Sinceramente, o começo é um tanto parado e bizarro. Os comentários e as cenas de bastidores parecem mais uma gravação amadora e não foram muito divertidos ou informativos. Não conheci muita coisa além da dinâmica dos ensaios e do clima descontraído; coisa que já não é lá uma grande surpresa para quem é familiar com o trabalho do artista. Afinal, não teria como fazer toda aquela sátira num clima sério. Por um lado isso agrada os fãs pelo menos um pouco que seja, por outro mostra-se como um tanto insuficiente se o espectador busca conhecer algo novo com essa obra. Some isso às ocasionais sequências de animação e o resultado é um filme não muito amigável para o espectador casual, especificamente aquele que não conhece muito bem a música de Frank Zappa. Tomo como exemplo as animações mostradas frequentemente em “Baby Snakes”: sensacionais, criativas e detalhadas, mas no contexto do filme acrescentam pouca coisa. Uma pessoa dirigindo um carro diminui de tamanho e fica pequena num assento imenso, depois escala o volante enquanto o carro entra num túnel estranho que, na verdade, é um tipo de amálgama de partes do corpo humano em constante mudança. Se essa descrição pareceu louca é porque as animações são isso mesmo, muito mais até. O problema é que acho que a audiência não procurava um filme sobre artes plásticas, por mais que Frank Zappa tenha se impressionado com o trabalho de Bruce Bickford a ponto de colocá-lo no longa.

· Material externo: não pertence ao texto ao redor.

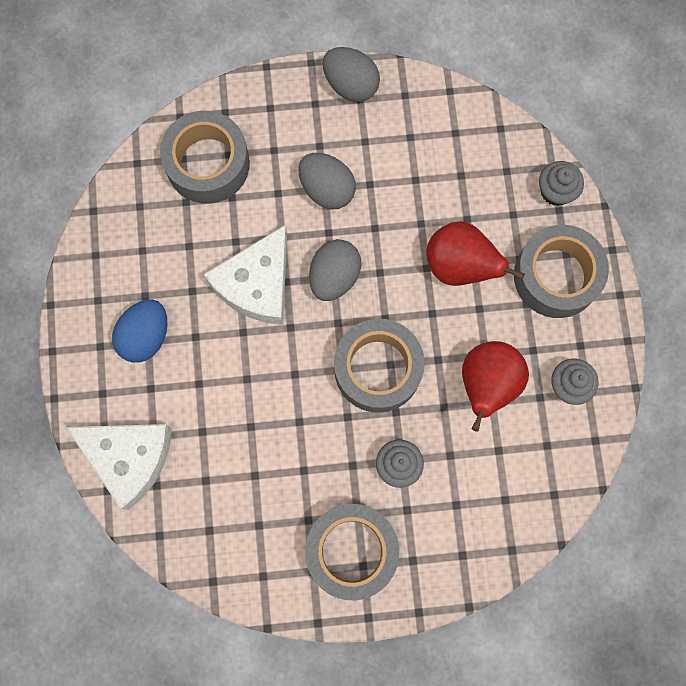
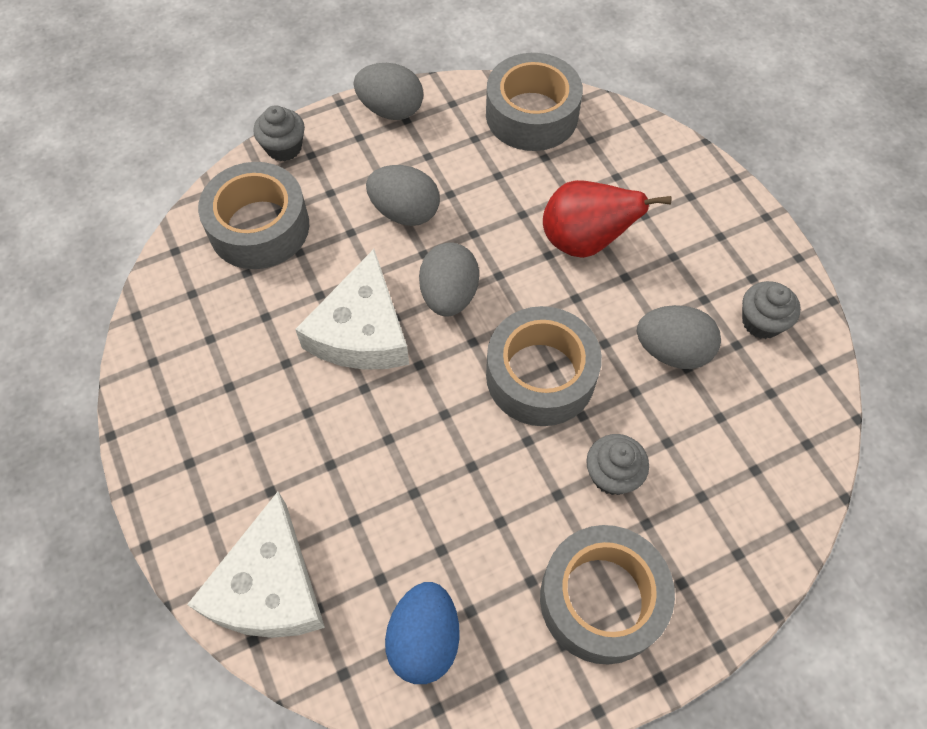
camera: 20 degrees left, 15 degrees down
white cheese [66,424,172,510] -> white cheese turned 90 degrees clockwise [187,491,325,638]
blue egg [112,299,167,363] -> blue egg moved to [385,582,460,684]
red pear [462,341,529,432] -> grey egg [637,305,721,369]
grey tape [514,225,609,318] -> grey tape moved to [486,53,583,151]
grey cupcake [539,161,584,206] -> grey cupcake moved to [253,105,305,161]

Em meados da última hora de filme as coisas melhoram para todos quando a atração principal torna-se a performance de grandes sucessos da banda, sem animações psicodélicas e sem abuso sexual de bonecas de borracha. Toda aquela extravagância e esquisitice passa a ser traduzida em forma de música, respondendo quaisquer dúvidas sobre o método de trabalho da banda conforme ritmos são interrompidos e substituídos por melodias cada vez mais surpreendentes e variadas. Nunca esquecendo de deixar espaço para bobeiras tipo deixar a audiência subir no palco ou usar brinquedos de criança para criar melodias do zero. A competência dos músicos e da criatividade de Frank Zappa é mostrada claramente a qualquer espectador curioso; ela satisfaz os fãs de longa data com apresentações de alto nível e dá uma chance de conhecer o som para aqueles que não conheciam antes.
Outro porém — talvez um pouco menor e irrelevante — é a duração desse filme. Novos fãs podem definitivamente surgir após assistir a “Baby Snakes”, o problema é que a experiência toda dura em torno de 2h40. Isso é longo para um filme tradicional, quem dirá para um filme sobre música, então algumas pessoas podem se espantar. Há uma versão de 90 minutos desse longa que ainda não vi, mas imagino que seja uma versão muito mais enxuta do que é visto aqui. Se o interesse permanecer após tantos detalhes negativos, recomendo uma conferida nesse longa. Caso haja apenas curiosidade pela música de Frank Zappa, fica a dica dos álbuns “Sheik Yerbouti” e “You Are What You Is”. Se nem isso surgir, evite “Baby Snakes”.